Churchill reviewed preparations for the coming battle, and he warned the Germans with words supposedly used to dissuade Napoleon from his plan to invade England: “There are bitter weeds in England,” adding that there were “certainly a great many more of them since the British Expeditionary Force returned.” Churchill underscored this warning, and Napoleon’s heed of it, by conjuring the “many Continental tyrants” who had imagined that they could conquer England. Churchill saw the harm to come, as British cities, especially London, would shortly learn: “there has never been a period in all these long centuries of which we boast when an absolute guarantee against invasion, still less against serious raids, could have been given to our people.”
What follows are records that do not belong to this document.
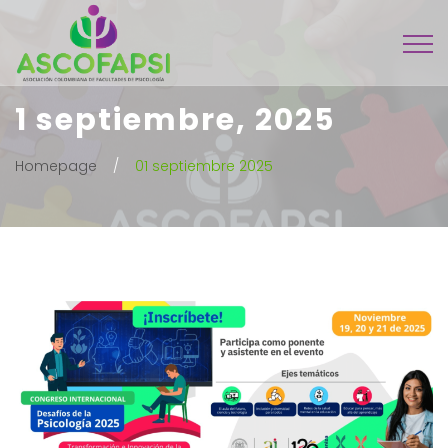
1 septiembre, 2025
Homepage
01 septiembre 2025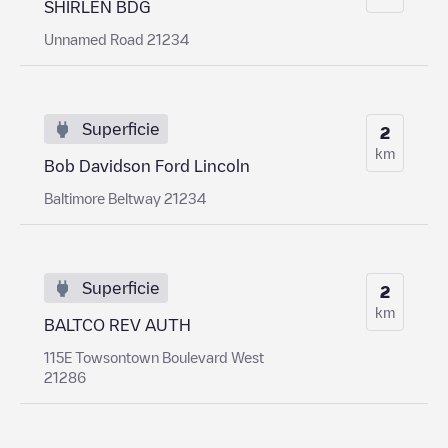
SHIRLEN BDG
Unnamed Road 21234
Superficie
2
km
Bob Davidson Ford Lincoln
Baltimore Beltway 21234
Superficie
2
km
BALTCO REV AUTH
115E Towsontown Boulevard West
21286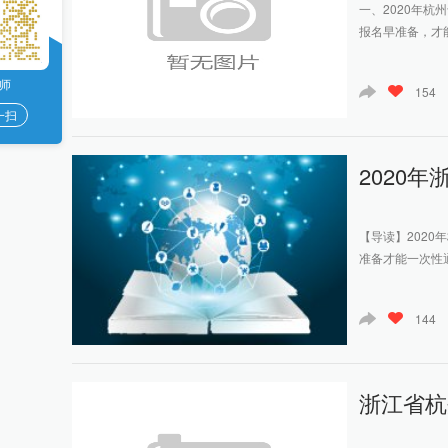
一、2020年杭
报名早准备，才
师
154
一扫
2020
【导读】202
准备才能一次性
144
浙江省杭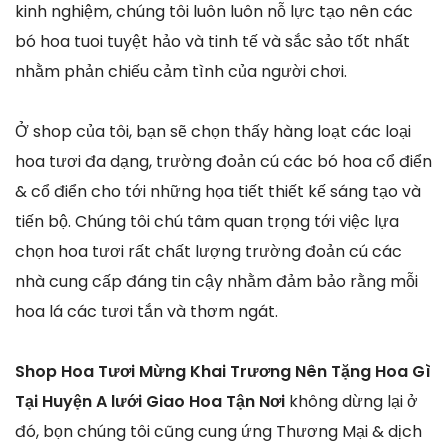
kinh nghiệm, chúng tôi luôn luôn nỗ lực tạo nên các
bó hoa tuoi tuyệt hảo và tinh tế và sắc sảo tốt nhất
nhằm phản chiếu cảm tình của người chơi.
Ở shop của tôi, bạn sẽ chọn thấy hàng loạt các loại
hoa tươi đa dạng, trường đoản cú các bó hoa cổ điển
& cổ điển cho tới những họa tiết thiết kế sáng tạo và
tiến bộ. Chúng tôi chú tâm quan trọng tới việc lựa
chọn hoa tươi rất chất lượng trường đoản cú các
nhà cung cấp đáng tin cậy nhằm đảm bảo rằng mỗi
hoa lá các tươi tắn và thơm ngát.
Shop Hoa Tươi Mừng Khai Trương Nên Tặng Hoa Gì
Tại Huyện A lưới Giao Hoa Tận Nơi
không dừng lại ở
đó, bọn chúng tôi cũng cung ứng Thương Mại & dịch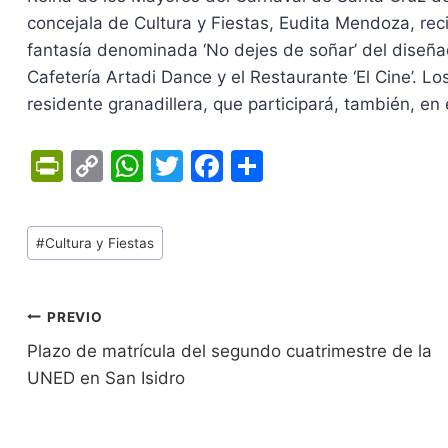
concejala de Cultura y Fiestas, Eudita Mendoza, recib
fantasía denominada ‘No dejes de soñar’ del diseña
Cafetería Artadi Dance y el Restaurante ‘El Cine’. L
residente granadillera, que participará, también, en
Pr
C
W
T
F
C
in
o
h
w
a
o
tF
p
at
itt
c
m
Tags
#
Cultura y Fiestas
ri
y
s
er
e
p
de
e
Li
A
b
ar
Entradas:
n
n
p
o
tir
Navegación
PREVIO
dl
k
p
o
Plazo de matrícula del segundo cuatrimestre de la
de
UNED en San Isidro
y
k
entradas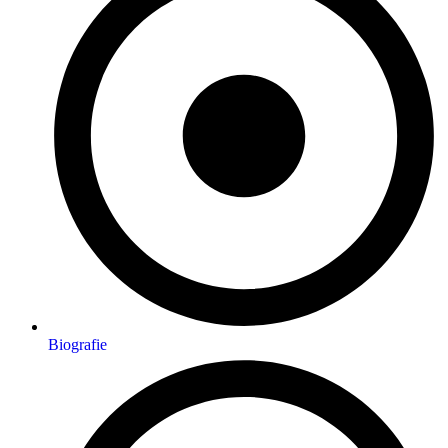
Biografie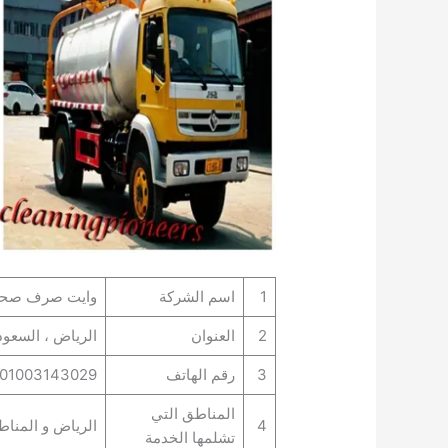
1
اسم الشركة
وايت صرف صحي 
2
العنوان
الرياض ، السعود
3
رقم الهاتف
01003143029
المناطق التي
4
الرياض و المناط
تشلمها الخدمة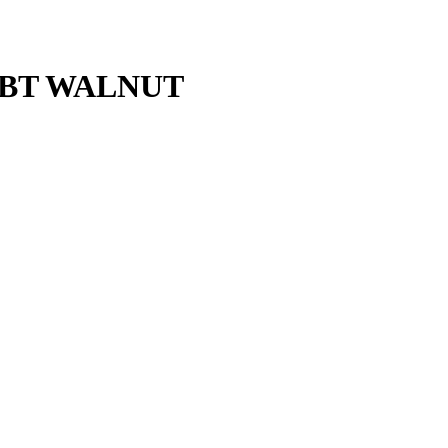
 BT WALNUT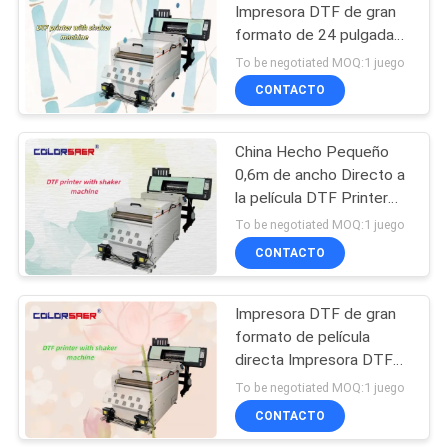
Impresora DTF de gran
formato de 24 pulgadas
106
con agitador de polvo
To be negotiated MOQ:1 juego
todo en uno
impresora solvente
CONTACTO
del eco
China Hecho Pequeño
0,6m de ancho Directo a
la película DTF Printer
Pulverizador de agitación
To be negotiated MOQ:1 juego
para camisetas con
CONTACTO
255
capucha
Impresora de la
Impresora DTF de gran
formato de película
bandera
directa Impresora DTF
de rollo a rollo para ropa y
To be negotiated MOQ:1 juego
camisetas en estado
CONTACTO
nuevo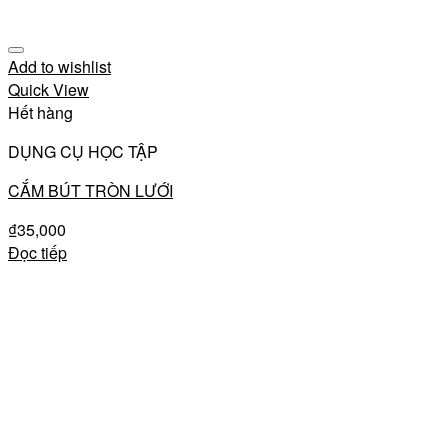
Add to wishlist
Quick View
Hết hàng
DỤNG CỤ HỌC TẬP
CẮM BÚT TRÒN LƯỚI
₫
35,000
Đọc tiếp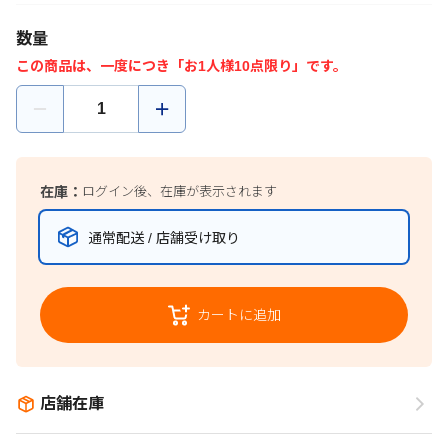
数量
この商品は、一度につき「お1人様10点限り」です。
在庫：
ログイン後、在庫が表示されます
通常配送 / 店舗受け取り
カートに追加
店舗在庫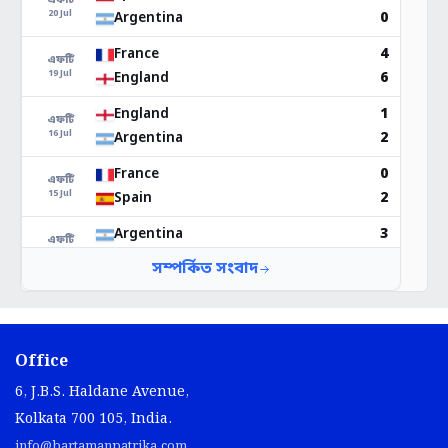
Office
6, J.B.S. Haldane Avenue,
Kolkata 700 105, India.
info@bartamanpatrika.com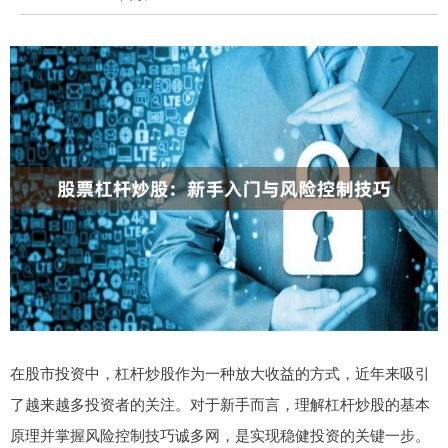
在股市投资中，杠杆炒股作为一种放大收益的方式，近年来吸引
了越来越多投资者的关注。对于新手而言，理解杠杆炒股的基本
原理并掌握风险控制技巧诚多网，是实现稳健投资的关键一步。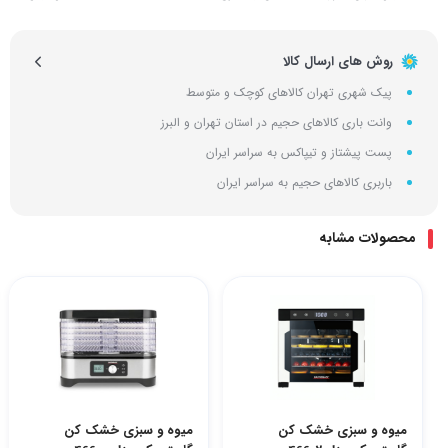
روش های ارسال کالا
پیک شهری تهران کالاهای کوچک و متوسط
وانت باری کالاهای حجیم در استان تهران و البرز
پست پیشتاز و تیپاکس به سراسر ایران
باربری کالاهای حجیم به سراسر ایران
محصولات مشابه
میوه و سبزی خشک کن
میوه و سبزی خشک کن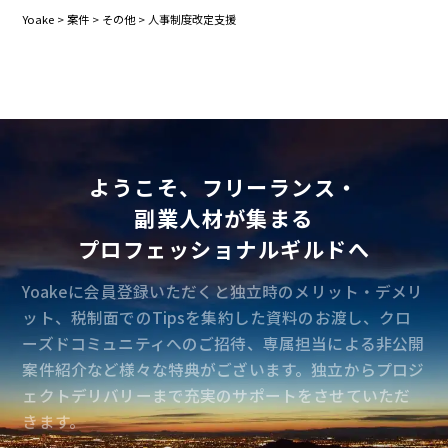
Yoake
>
案件
>
その他
>
人事制度改定支援
ようこそ、フリーランス・
副業人材が集まる
プロフェッショナルギルドへ
Yoakeに会員登録いただくと独立時のメリット・デメリ
ット、税制面でのTipsを集約した資料のお渡し、クロ
ーズドコミュニティへのご招待、専属担当による非公開
案件紹介など様々な特典がございます。独立からプロジ
ェクトデリバリーまで充実のサポートをさせていただ
きます。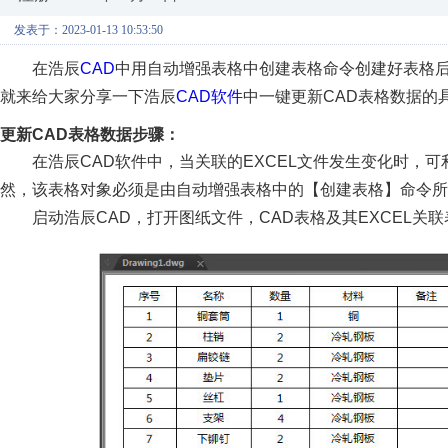
发表于：2023-01-13 10:53:50
在浩辰
CAD
中用自动增强表格中创建表格命令创建好表格
就来给大家分享一下浩辰
CAD软件
中一键更新CAD表格数据的
更新CAD表格数据步骤：
在浩辰CAD软件中，当关联的EXCEL文件发生变化时，
然，该表格对象必须是由自动增强表格中的【创建表格】命令所
启动浩辰CAD，打开图纸文件，CAD表格及其EXCEL关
In the face of these risks, Churchill asserted his certainty that “we shall not flag or fail,” and he concluded the speech with its best remembered passage:

We shall go on to the end, we shall fight in France, we shall fight on the seas and oceans, we shall fight with growing confidence and growing strength in the air, we shall defend our Island, whatever the cost may be, we shall fight on the beaches, we shall fight on the landing grounds, we shall fight in the fields and in the streets, we shall fight in the hills; we shall never surrender, and even if, which I do not for a moment believe, this Island or a large part of it were subjugated and starving, then our Empire beyond the seas, armed and guarded by the British Fleet, would carry on the struggle, until, in God’s good time, the New World, with all its power and might, steps forth to the rescue and the liberation of the old.

The Churchill bar is a high one. I can’t think of any modern leader who has led a nation more capably than Winston Churchill led Britain during World War II. And Churchill’s rhetorical abilities were truly exceptional. Still, desperate times have inspired leaders of very much more modest capacities than Churchill’s to moments of exceptional leadership: Rudy Giuliani after 9/11, for instance, or Lyndon Johnson after the Kennedy assassination.

At the moment that the Dunkirk movie referred to Churchill’s speech, the thought came instantly to my mind: how would our leader speak on such a desperate day? How would Donald Trump find hope in horror? How would he lead and unify us at a terrible time? How would our president inspire us to rise from the lowest point in our national history?

The question is largely academic, but not entirely. It is not inconceivable, for instance, that North Korea will land a nuclear missile on Los Angeles before Trump leaves the White House. It is not inconceivable that a cyberattack from Russia, or ISIS, or somewhere else, will take down our electrical grid while Trump remains in office.

Try to imagine the speech that Donald Trump would deliver the evening after such an event. Try to imagine Donald Trump leading a dazed nation rocked by disaster and unconfident in its future. Try to imagine Donald Trump inspiring us to unity and service.